As for the constraints of the constant amplitude model for the same flux density cut (shown with dashed blue lines in the right panel of Fig. C1), we can appreciate a similar behavior between the different models but now at a smaller extent, while the whole contour set (top right panel of Fig. C2) moves below and slightly to the left from the contours we found for the constant bias model (top left panel of Fig. C2) in the
$b_g-\sigma_8$
plane, as expected due to the lower values found for the amplitude bias. Similarly to what we saw with the SKADS, there is a preference for lower
$\sigma_8$
values in the degenerate direction and the best-fit value for T-RECS and HALOFIT is
$\sigma_8=0.65\pm0.18$
, in agreement at
$1\sigma$
with Planck (also see linear model results are in Table C2).
Then, the results for the
$0.4$
mJy flux density cut and the constant galaxy bias are along the same line concerning the interplay between the linear and non-linear models, similarly to what we showed for SKADS. As we discussed in Section 5.4, the most important difference is the fact that in all the cases the galaxy bias values are lower than those at the
$0.18$
mJy flux density cut and the
$\sigma_8$
constraints are higher. The HALOFIT model estimate for T-RECS is
$\sigma_8=0.82\pm0.10$
(again for the results of the linear model see Table C3 and all the relevant models with the solid orange lines in the right panel of Fig. C1). It is clear that now there is no preference for lower values for
$\sigma_8$
and the Planck best-fit value is at the centre of our contours.
Finally, the constant amplitude bias values for T-RECS follow the rational of what we have found for SKADS in Section 5.4. For HALOFIT we get
$\sigma_8=0.80^{+0.11}_{-0.09}$
(see Table C4 and dashed orange lines in the right panel of Fig. C2).
Table C1. Summary of the best-fit values and their 68% confidence intervals for the constant galaxy bias parameter
$b_g$
, the amplitude shot noise parameter
$A_{\text{sn}}$
and the cosmological parameter
$\sigma_8$
, at the flux density cut of 0.18 mJy. The last two columns show the
$\chi^2_\nu$
and the PTE, respectively. These results concern gg,
$g\kappa$
and their combination
$gg+g\kappa$
assuming the redshift distributions SKADS and T-RECS and the linear and HALOFIT matter power spectrum. (denoted in the table with ‘lin’ and ‘nl’, respectively.)

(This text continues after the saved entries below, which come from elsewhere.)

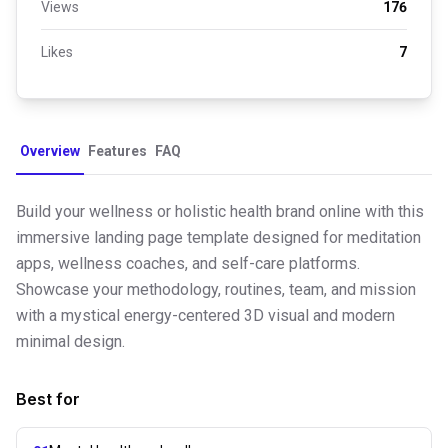
Views
176
Likes
7
Overview
Features
FAQ
Build your wellness or holistic health brand online with this
immersive landing page template designed for meditation
apps, wellness coaches, and self-care platforms.
Showcase your methodology, routines, team, and mission
with a mystical energy-centered 3D visual and modern
minimal design.
Best for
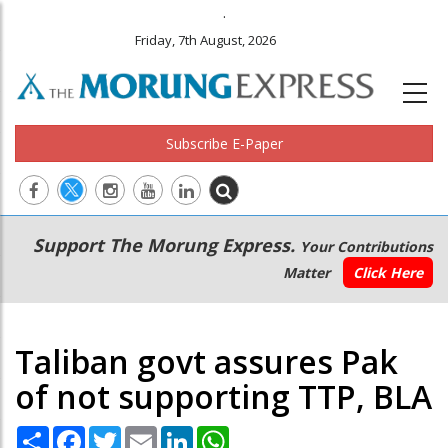
.
Friday, 7th August, 2026
Subscribe E-Paper
Main
Secondary
Support The Morung Express.
Your Contributions
navigation
Menu
Matter
Click Here
Taliban govt assures Pak
of not supporting TTP, BLA
Share
Facebook
Twitter
Email
LinkedIn
WhatsApp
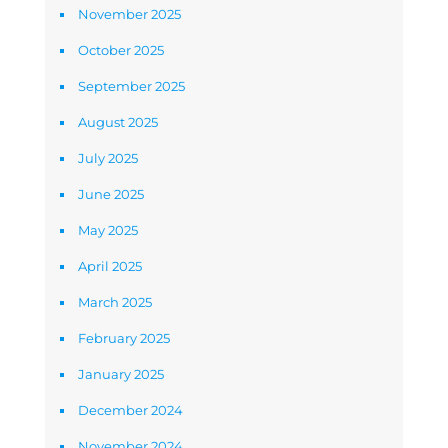
November 2025
October 2025
September 2025
August 2025
July 2025
June 2025
May 2025
April 2025
March 2025
February 2025
January 2025
December 2024
November 2024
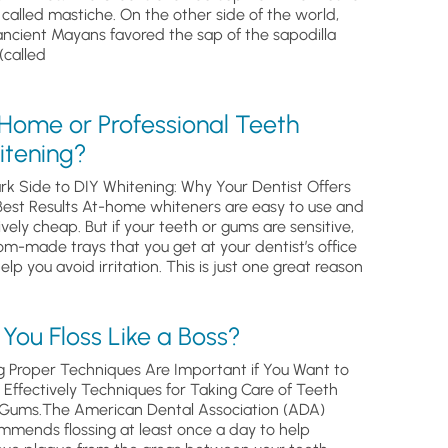
, called mastiche. On the other side of the world,
ancient Mayans favored the sap of the sapodilla
(called
 Home or Professional Teeth
itening?
rk Side to DIY Whitening: Why Your Dentist Offers
Best Results At-home whiteners are easy to use and
ively cheap. But if your teeth or gums are sensitive,
om-made trays that you get at your dentist’s office
help you avoid irritation. This is just one great reason
You Floss Like a Boss?
g Proper Techniques Are Important if You Want to
s Effectively Techniques for Taking Care of Teeth
Gums.The American Dental Association (ADA)
mmends flossing at least once a day to help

Table C2. Same as Table C1 but for the constant amplitude galaxy bias model. Note that we also add an extra column that shows the galaxy bias constraints at the effective redshift
$z_{\text{eff}}=\int z n(z) dz / {\int n(z) dz}$
given the SKADS and T-RECS n(z) distributions.

Table C3. Same as Table C1 but for the flux density cut of 0.4 mJy.

Table C4. Same as Table C2 but for the flux density cut of 0.4 mJy.